As Canadians continue to self-quarantine to help flatten the curve of COVID-19, many are not driving very often – if at all. With schools closed, work-from-home directives and people staying in, the result is that many cars are sitting unused in garages and driveways across the country.
One upside? We’re definitely saving money on gas!
But there is a downside.
If your car sits idle for extended periods of time, it can slowly lose the charge in its battery. And now, more than ever, it’s essential to make sure it’s charged and ready to power your vehicle the next time you need it.
Out of sight - out of mind - out of juice.
Today, cars have more than just a clock and radio. They’ve got media-rich infotainment systems, sensors, alarms and numerous onboard computers. Even when your car is turned off, these power-hungry gadgets can deplete your battery’s ability to start your vehicle.
So how can you make sure your battery is getting enough juice if you’re only using it sporadically or not at all?
Driving your vehicle is one way to recharge your car battery. The automotive experts here at CAA Auto Advice say that driving your car for 20-30 minutes will help, but want to remind everyone that, given the current quarantine measures for COVID-19, driving for non-essential reasons is not suggested. If you need to drive short distances to stock up on essential goods, those trips may not be enough to get a full charge so be sure to check your driving time.
If you’ve decided to park your vehicle for the foreseeable future, the ideal option for keeping your battery charged is to purchase and install a Battery Tender. This device has two claws that attach to your battery’s terminals like jumper cables. It then plugs into a standard 120-volt outlet and automatically delivers small amounts of electricity to keep the battery charged during periods of inactivity. You can purchase one online and have it shipped directly to your door from shopwithcaa.com.
Idling: it's far from ideal.
Lastly, you may have heard that idling your car for 15-20 minutes is a good alternative method to recharge your battery. While idling older vehicles for 15-20 minutes may give them enough of a charge to restart, this approach is generally not recommended.
Many modern cars are equipped with sophisticated battery management systems that are designed to help extend battery life. As such, this technology may also limit your car’s ability to charge at low RPMs. Unless you’re moving at higher speeds, the battery may be getting little charge.
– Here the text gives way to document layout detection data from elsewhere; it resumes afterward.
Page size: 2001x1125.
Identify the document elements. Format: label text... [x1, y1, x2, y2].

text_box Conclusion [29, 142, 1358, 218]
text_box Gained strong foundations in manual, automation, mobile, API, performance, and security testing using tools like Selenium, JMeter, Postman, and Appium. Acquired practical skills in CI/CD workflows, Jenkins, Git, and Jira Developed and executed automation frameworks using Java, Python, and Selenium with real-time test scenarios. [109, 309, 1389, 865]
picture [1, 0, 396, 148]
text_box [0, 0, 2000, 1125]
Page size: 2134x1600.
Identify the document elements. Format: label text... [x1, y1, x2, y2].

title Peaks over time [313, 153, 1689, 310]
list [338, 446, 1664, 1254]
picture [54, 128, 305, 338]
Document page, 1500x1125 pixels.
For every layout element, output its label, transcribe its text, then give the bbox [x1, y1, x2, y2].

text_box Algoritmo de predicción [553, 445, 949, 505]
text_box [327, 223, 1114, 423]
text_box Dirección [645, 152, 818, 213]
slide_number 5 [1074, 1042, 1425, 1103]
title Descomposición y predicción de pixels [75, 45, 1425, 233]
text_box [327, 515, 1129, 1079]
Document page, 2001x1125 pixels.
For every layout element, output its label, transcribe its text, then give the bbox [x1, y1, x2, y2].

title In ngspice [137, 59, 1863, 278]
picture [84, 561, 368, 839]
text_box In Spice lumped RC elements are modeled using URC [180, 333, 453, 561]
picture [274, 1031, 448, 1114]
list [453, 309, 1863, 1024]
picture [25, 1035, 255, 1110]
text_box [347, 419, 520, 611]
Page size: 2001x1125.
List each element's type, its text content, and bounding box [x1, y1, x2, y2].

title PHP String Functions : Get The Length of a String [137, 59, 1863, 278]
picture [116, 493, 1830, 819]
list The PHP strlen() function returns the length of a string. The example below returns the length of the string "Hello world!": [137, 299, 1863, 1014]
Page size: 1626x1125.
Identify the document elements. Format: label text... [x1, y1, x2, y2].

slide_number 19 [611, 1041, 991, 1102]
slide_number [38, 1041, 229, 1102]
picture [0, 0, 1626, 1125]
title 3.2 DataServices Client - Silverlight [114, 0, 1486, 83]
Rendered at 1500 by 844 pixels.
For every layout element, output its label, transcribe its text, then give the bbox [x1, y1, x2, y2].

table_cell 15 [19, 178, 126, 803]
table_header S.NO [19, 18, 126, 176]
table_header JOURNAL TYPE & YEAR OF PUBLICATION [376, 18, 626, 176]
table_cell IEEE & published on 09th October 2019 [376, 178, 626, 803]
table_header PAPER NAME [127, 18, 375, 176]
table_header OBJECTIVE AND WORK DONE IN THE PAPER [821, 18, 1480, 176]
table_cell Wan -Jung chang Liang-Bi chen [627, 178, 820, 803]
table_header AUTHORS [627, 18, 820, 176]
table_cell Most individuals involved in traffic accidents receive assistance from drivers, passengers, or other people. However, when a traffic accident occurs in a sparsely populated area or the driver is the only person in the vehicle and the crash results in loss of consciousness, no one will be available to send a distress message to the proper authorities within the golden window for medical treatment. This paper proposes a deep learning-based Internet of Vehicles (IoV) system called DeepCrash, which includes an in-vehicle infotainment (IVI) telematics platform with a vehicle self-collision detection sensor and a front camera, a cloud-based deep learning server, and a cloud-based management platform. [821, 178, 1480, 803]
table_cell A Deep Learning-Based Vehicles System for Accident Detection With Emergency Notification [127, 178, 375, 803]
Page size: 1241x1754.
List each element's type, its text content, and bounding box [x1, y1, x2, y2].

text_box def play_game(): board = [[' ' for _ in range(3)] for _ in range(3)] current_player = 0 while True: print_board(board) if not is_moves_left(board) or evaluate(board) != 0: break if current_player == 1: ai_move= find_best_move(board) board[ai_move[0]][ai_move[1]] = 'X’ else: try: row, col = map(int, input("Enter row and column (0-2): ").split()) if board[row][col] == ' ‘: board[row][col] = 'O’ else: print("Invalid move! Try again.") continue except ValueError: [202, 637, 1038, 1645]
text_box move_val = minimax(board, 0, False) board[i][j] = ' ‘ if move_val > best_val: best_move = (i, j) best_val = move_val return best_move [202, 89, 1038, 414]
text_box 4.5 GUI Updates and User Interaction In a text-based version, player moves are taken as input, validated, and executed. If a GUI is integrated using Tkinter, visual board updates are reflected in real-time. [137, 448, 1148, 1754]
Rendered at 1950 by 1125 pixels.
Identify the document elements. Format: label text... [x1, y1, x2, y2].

The engine contaminates the car’s oil faster reducing its ability to protect the engine. Cars are not designed to idle for an extended time so the increased exhaust particles will begin to carbon-up the engine causing lack of performance, increased emissions and eventually component failure (i.e. catalytic convertor).
Condensation builds up in the exhaust and without the high airflow from driving, the vehicle isn’t able to blow this buildup of water out of the tailpipe. Eventually, this will cause the exhaust system to rot and prematurely fail.
The exhaust generated from your vehicle pollutes the air even more so than normal. More exhaust particles are created through idling than at any other time which is bad for the environment and for our combined efforts to reduce our carbon footprint.